=== 文献节选 ===
════════

在经济学上,贸易政策被认为具有不确定性,并引发经济活动的波动性。在国际经济格局出现剧烈改变之时,贸易政策的变化尤其显著。从法律视野观察,贸易政策变动中有不变。尽管国际习惯法和国际经济条约对各国贸易政策的约束性有限,各国贸易政策较长时期的变化则深受一国通过国际经济法代表性理论体现出来的国际经济法传统的影响。百年未有之大变局的重要方面是国际经济关系的实质演变,这种演变导致了美欧印中等主要贸易体贸易政策的重大转变。通过分析这种政策转变及其转变的原因,可以借助国际经济法理论所反映出来的法律传统就美欧印中贸易政策的演进趋势进行剖析。

一、百年未有之大变局下美欧印中贸易政策之转变

(一)二战后美欧印中贸易政策演进概貌

第二次世界大战结束之时,美国的经济实力处于其巅峰状态,使得美国有实力在此后的三十年间实行自主开放的自由贸易政策。西欧从1957年的《罗马条约》开始走向区域经济一体化,1968年建成共同关税。随着欧洲和日本日益成为美国在国际经济领域的强有力竞争者,美国从1974年开始实行自由而公平的贸易政策。印度自独立之后到20世纪70年代,主要实施“进口替代”贸易政策,80年代开始,采取“进口替代”与“出口导向”并重的战略,90年代以后逐渐加大“出口导向”战略的力度,实施私有化、自由化、市场化和全球化改革,放宽外国商品和投资准入的限制。中国自1978年改革开放以来一直不断深化对外开放,自2001年加入WTO之后,贸易猛增,至2009年成为世界第一大货物出口国。

从2008年开始,新兴市场国家和传统发达国家之间的国际经济实力开始出现此长彼消的转变。10年之后,美国开始全方位对中国进行打压和遏制,发动对华贸易战。世界经济格局发生巨变,各主要贸易体的贸易政策也发生了深刻的变化。

════════

=== 所给记录 ===
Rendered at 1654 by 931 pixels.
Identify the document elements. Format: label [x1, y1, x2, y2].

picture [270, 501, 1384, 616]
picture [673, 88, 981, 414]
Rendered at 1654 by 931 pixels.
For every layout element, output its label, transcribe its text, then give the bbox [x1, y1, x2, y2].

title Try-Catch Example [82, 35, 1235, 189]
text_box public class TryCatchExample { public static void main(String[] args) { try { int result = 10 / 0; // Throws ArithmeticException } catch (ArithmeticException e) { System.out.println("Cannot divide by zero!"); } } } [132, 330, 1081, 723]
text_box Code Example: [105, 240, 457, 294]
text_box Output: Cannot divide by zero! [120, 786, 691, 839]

════════

=== 待解问题 ===
1. 请按出现顺序列出这篇关于贸易政策的节选中以四位数字写出的全部具体年份。
2. 请将这篇关于贸易政策的节选从“(一)二战后美欧印中贸易政策演进概貌”一直到“年成为世界第一大货物出口国。”的全部文字原样重写一遍。
这些记录另有出处。

=== 各题答案 ===
1. 1957年、1968年、1974年、1978年、2001年、2009年、2008年

2.
(一)二战后美欧印中贸易政策演进概貌

第二次世界大战结束之时,美国的经济实力处于其巅峰状态,使得美国有实力在此后的三十年间实行自主开放的自由贸易政策。西欧从1957年的《罗马条约》开始走向区域经济一体化,1968年建成共同关税。随着欧洲和日本日益成为美国在国际经济领域的强有力竞争者,美国从1974年开始实行自由而公平的贸易政策。印度自独立之后到20世纪70年代,主要实施“进口替代”贸易政策,80年代开始,采取“进口替代”与“出口导向”并重的战略,90年代以后逐渐加大“出口导向”战略的力度,实施私有化、自由化、市场化和全球化改革,放宽外国商品和投资准入的限制。中国自1978年改革开放以来一直不断深化对外开放,自2001年加入WTO之后,贸易猛增,至2009年成为世界第一大货物出口国。